Transcribe all records verbatim.

==============================

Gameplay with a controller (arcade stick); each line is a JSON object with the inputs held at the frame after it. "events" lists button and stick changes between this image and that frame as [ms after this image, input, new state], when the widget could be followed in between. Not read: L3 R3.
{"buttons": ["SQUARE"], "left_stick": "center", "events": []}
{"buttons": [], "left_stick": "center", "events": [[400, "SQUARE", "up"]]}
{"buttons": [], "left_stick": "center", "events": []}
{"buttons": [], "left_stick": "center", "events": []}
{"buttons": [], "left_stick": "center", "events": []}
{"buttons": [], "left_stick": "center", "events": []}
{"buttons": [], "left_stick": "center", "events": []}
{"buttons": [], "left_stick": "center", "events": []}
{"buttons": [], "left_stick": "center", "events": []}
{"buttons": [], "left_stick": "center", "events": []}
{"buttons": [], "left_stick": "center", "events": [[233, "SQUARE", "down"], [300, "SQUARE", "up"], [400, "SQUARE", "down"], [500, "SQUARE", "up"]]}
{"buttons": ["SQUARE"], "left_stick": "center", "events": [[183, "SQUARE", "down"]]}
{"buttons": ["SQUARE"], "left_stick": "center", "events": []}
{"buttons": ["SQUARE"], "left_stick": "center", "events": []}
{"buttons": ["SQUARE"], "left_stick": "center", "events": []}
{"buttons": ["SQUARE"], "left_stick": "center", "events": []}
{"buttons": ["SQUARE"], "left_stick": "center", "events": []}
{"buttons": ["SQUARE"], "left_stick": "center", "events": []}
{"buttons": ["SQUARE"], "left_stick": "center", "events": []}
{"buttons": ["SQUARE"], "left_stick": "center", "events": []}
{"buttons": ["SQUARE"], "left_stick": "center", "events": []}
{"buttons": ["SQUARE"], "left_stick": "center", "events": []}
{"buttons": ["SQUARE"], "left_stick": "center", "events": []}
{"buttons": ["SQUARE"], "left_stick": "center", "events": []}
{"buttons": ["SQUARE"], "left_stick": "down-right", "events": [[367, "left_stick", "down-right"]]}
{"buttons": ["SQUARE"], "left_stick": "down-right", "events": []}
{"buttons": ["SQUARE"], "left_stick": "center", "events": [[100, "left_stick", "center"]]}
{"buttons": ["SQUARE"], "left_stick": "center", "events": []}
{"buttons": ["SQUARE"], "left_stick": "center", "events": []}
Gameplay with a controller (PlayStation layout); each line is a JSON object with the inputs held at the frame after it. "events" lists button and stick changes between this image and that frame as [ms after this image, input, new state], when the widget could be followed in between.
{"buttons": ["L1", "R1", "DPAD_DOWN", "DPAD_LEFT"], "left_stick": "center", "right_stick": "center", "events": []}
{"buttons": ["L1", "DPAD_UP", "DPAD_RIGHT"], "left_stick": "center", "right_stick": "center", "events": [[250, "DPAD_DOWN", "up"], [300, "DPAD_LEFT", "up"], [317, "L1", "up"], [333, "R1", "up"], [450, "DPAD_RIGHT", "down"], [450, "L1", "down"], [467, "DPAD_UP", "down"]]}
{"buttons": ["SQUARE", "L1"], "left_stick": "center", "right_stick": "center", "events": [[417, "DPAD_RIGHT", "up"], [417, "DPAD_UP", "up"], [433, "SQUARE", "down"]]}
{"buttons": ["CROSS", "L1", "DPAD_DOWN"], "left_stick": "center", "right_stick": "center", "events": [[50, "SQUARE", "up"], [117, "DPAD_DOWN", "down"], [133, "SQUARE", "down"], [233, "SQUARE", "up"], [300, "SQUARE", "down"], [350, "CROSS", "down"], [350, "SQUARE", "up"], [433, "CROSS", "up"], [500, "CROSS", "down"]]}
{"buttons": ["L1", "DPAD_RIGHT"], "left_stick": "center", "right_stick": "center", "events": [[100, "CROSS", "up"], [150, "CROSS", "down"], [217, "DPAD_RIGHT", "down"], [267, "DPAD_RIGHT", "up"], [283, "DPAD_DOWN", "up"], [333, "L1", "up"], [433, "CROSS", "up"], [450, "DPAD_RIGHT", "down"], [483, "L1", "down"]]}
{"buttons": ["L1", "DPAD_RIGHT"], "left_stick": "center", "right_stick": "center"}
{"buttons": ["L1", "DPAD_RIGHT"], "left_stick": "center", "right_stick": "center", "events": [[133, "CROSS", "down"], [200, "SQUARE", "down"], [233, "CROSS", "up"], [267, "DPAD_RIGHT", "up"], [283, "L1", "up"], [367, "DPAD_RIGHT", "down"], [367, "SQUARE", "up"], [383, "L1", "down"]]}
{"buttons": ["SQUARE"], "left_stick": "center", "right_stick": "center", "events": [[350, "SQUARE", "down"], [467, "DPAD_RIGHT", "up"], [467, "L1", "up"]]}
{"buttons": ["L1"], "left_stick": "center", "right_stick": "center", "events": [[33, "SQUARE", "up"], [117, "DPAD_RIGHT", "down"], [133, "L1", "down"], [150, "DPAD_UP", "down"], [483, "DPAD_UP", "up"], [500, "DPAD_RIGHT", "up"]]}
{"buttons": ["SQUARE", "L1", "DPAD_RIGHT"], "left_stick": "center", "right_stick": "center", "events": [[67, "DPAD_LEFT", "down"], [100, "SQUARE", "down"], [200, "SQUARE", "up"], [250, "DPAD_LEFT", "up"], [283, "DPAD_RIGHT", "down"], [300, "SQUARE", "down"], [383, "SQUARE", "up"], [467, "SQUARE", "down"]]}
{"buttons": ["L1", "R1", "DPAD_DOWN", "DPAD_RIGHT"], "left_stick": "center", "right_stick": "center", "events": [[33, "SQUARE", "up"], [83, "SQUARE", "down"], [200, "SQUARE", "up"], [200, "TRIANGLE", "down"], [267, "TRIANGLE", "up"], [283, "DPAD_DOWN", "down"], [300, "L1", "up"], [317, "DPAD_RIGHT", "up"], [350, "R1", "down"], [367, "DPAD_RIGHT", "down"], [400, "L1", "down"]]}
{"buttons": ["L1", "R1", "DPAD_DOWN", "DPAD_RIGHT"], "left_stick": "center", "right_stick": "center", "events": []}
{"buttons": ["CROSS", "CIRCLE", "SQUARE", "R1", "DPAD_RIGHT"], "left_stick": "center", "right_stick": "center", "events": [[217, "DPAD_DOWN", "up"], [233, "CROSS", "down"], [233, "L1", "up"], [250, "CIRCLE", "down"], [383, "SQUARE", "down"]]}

==============================

▶ [Answer area]:
Gameplay with a controller (arcade stick); each line is a JSON object with the inputs held at the frame after it. "events" lists button and stick changes between this image and that frame as [ms after this image, input, new state], when the widget could be followed in between. Not read: L3 R3.
{"buttons": ["SQUARE"], "left_stick": "center", "events": []}
{"buttons": [], "left_stick": "center", "events": [[400, "SQUARE", "up"]]}
{"buttons": [], "left_stick": "center", "events": []}
{"buttons": [], "left_stick": "center", "events": []}
{"buttons": [], "left_stick": "center", "events": []}
{"buttons": [], "left_stick": "center", "events": []}
{"buttons": [], "left_stick": "center", "events": []}
{"buttons": [], "left_stick": "center", "events": []}
{"buttons": [], "left_stick": "center", "events": []}
{"buttons": [], "left_stick": "center", "events": []}
{"buttons": [], "left_stick": "center", "events": [[233, "SQUARE", "down"], [300, "SQUARE", "up"], [400, "SQUARE", "down"], [500, "SQUARE", "up"]]}
{"buttons": ["SQUARE"], "left_stick": "center", "events": [[183, "SQUARE", "down"]]}
{"buttons": ["SQUARE"], "left_stick": "center", "events": []}
{"buttons": ["SQUARE"], "left_stick": "center", "events": []}
{"buttons": ["SQUARE"], "left_stick": "center", "events": []}
{"buttons": ["SQUARE"], "left_stick": "center", "events": []}
{"buttons": ["SQUARE"], "left_stick": "center", "events": []}
{"buttons": ["SQUARE"], "left_stick": "center", "events": []}
{"buttons": ["SQUARE"], "left_stick": "center", "events": []}
{"buttons": ["SQUARE"], "left_stick": "center", "events": []}
{"buttons": ["SQUARE"], "left_stick": "center", "events": []}
{"buttons": ["SQUARE"], "left_stick": "center", "events": []}
{"buttons": ["SQUARE"], "left_stick": "center", "events": []}
{"buttons": ["SQUARE"], "left_stick": "center", "events": []}
{"buttons": ["SQUARE"], "left_stick": "down-right", "events": [[367, "left_stick", "down-right"]]}
{"buttons": ["SQUARE"], "left_stick": "down-right", "events": []}
{"buttons": ["SQUARE"], "left_stick": "center", "events": [[100, "left_stick", "center"]]}
{"buttons": ["SQUARE"], "left_stick": "center", "events": []}
{"buttons": ["SQUARE"], "left_stick": "center", "events": []}
Gameplay with a controller (PlayStation layout); each line is a JSON object with the inputs held at the frame after it. "events" lists button and stick changes between this image and that frame as [ms after this image, input, new state], when the widget could be followed in between.
{"buttons": ["L1", "R1", "DPAD_DOWN", "DPAD_LEFT"], "left_stick": "center", "right_stick": "center", "events": []}
{"buttons": ["L1", "DPAD_UP", "DPAD_RIGHT"], "left_stick": "center", "right_stick": "center", "events": [[250, "DPAD_DOWN", "up"], [300, "DPAD_LEFT", "up"], [317, "L1", "up"], [333, "R1", "up"], [450, "DPAD_RIGHT", "down"], [450, "L1", "down"], [467, "DPAD_UP", "down"]]}
{"buttons": ["SQUARE", "L1"], "left_stick": "center", "right_stick": "center", "events": [[417, "DPAD_RIGHT", "up"], [417, "DPAD_UP", "up"], [433, "SQUARE", "down"]]}
{"buttons": ["CROSS", "L1", "DPAD_DOWN"], "left_stick": "center", "right_stick": "center", "events": [[50, "SQUARE", "up"], [117, "DPAD_DOWN", "down"], [133, "SQUARE", "down"], [233, "SQUARE", "up"], [300, "SQUARE", "down"], [350, "CROSS", "down"], [350, "SQUARE", "up"], [433, "CROSS", "up"], [500, "CROSS", "down"]]}
{"buttons": ["L1", "DPAD_RIGHT"], "left_stick": "center", "right_stick": "center", "events": [[100, "CROSS", "up"], [150, "CROSS", "down"], [217, "DPAD_RIGHT", "down"], [267, "DPAD_RIGHT", "up"], [283, "DPAD_DOWN", "up"], [333, "L1", "up"], [433, "CROSS", "up"], [450, "DPAD_RIGHT", "down"], [483, "L1", "down"]]}
{"buttons": ["L1", "DPAD_RIGHT"], "left_stick": "center", "right_stick": "center"}
{"buttons": ["L1", "DPAD_RIGHT"], "left_stick": "center", "right_stick": "center", "events": [[133, "CROSS", "down"], [200, "SQUARE", "down"], [233, "CROSS", "up"], [267, "DPAD_RIGHT", "up"], [283, "L1", "up"], [367, "DPAD_RIGHT", "down"], [367, "SQUARE", "up"], [383, "L1", "down"]]}
{"buttons": ["SQUARE"], "left_stick": "center", "right_stick": "center", "events": [[350, "SQUARE", "down"], [467, "DPAD_RIGHT", "up"], [467, "L1", "up"]]}
{"buttons": ["L1"], "left_stick": "center", "right_stick": "center", "events": [[33, "SQUARE", "up"], [117, "DPAD_RIGHT", "down"], [133, "L1", "down"], [150, "DPAD_UP", "down"], [483, "DPAD_UP", "up"], [500, "DPAD_RIGHT", "up"]]}
{"buttons": ["SQUARE", "L1", "DPAD_RIGHT"], "left_stick": "center", "right_stick": "center", "events": [[67, "DPAD_LEFT", "down"], [100, "SQUARE", "down"], [200, "SQUARE", "up"], [250, "DPAD_LEFT", "up"], [283, "DPAD_RIGHT", "down"], [300, "SQUARE", "down"], [383, "SQUARE", "up"], [467, "SQUARE", "down"]]}
{"buttons": ["L1", "R1", "DPAD_DOWN", "DPAD_RIGHT"], "left_stick": "center", "right_stick": "center", "events": [[33, "SQUARE", "up"], [83, "SQUARE", "down"], [200, "SQUARE", "up"], [200, "TRIANGLE", "down"], [267, "TRIANGLE", "up"], [283, "DPAD_DOWN", "down"], [300, "L1", "up"], [317, "DPAD_RIGHT", "up"], [350, "R1", "down"], [367, "DPAD_RIGHT", "down"], [400, "L1", "down"]]}
{"buttons": ["L1", "R1", "DPAD_DOWN", "DPAD_RIGHT"], "left_stick": "center", "right_stick": "center", "events": []}
{"buttons": ["CROSS", "CIRCLE", "SQUARE", "R1", "DPAD_RIGHT"], "left_stick": "center", "right_stick": "center", "events": [[217, "DPAD_DOWN", "up"], [233, "CROSS", "down"], [233, "L1", "up"], [250, "CIRCLE", "down"], [383, "SQUARE", "down"]]}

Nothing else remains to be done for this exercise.